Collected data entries
● ● ● ●

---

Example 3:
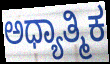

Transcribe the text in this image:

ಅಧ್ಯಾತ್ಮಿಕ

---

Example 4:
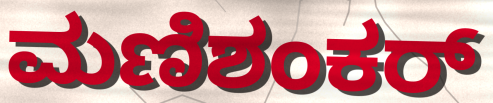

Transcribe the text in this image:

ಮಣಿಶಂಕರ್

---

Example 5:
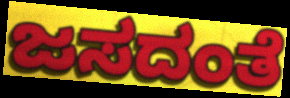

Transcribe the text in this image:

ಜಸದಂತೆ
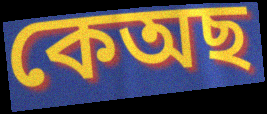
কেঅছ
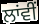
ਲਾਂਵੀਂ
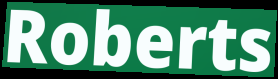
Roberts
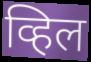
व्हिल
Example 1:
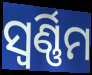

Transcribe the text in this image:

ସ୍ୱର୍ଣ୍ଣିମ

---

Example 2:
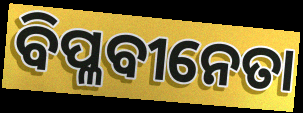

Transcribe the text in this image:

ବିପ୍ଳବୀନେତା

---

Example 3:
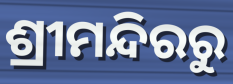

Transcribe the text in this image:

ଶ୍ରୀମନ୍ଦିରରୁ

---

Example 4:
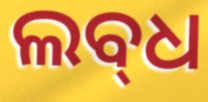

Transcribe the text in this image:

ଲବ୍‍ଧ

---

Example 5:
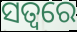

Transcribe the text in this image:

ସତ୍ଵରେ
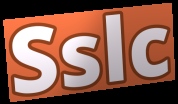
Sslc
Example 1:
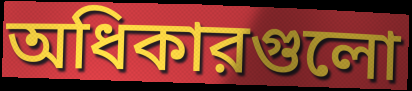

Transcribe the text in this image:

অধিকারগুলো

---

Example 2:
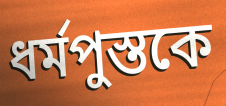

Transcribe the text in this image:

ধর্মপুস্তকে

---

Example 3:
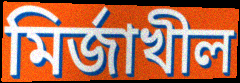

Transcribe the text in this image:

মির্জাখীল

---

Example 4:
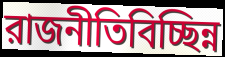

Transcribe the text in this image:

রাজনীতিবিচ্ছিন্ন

● ● ● ●

- **Work order**
Although the records above contain pictures, only their text is to be repeated, exactly as given.

- **Exercise solution**
---

Example 3:

Transcribe the text in this image:

ಅಧ್ಯಾತ್ಮಿಕ

---

Example 4:

Transcribe the text in this image:

ಮಣಿಶಂಕರ್

---

Example 5:

Transcribe the text in this image:

ಜಸದಂತೆ
কেঅছ
ਲਾਂਵੀਂ
Roberts
व्हिल
Example 1:

Transcribe the text in this image:

ସ୍ୱର୍ଣ୍ଣିମ

---

Example 2:

Transcribe the text in this image:

ବିପ୍ଳବୀନେତା

---

Example 3:

Transcribe the text in this image:

ଶ୍ରୀମନ୍ଦିରରୁ

---

Example 4:

Transcribe the text in this image:

ଲବ୍‍ଧ

---

Example 5:

Transcribe the text in this image:

ସତ୍ଵରେ
Sslc
Example 1:

Transcribe the text in this image:

অধিকারগুলো

---

Example 2:

Transcribe the text in this image:

ধর্মপুস্তকে

---

Example 3:

Transcribe the text in this image:

মির্জাখীল

---

Example 4:

Transcribe the text in this image:

রাজনীতিবিচ্ছিন্ন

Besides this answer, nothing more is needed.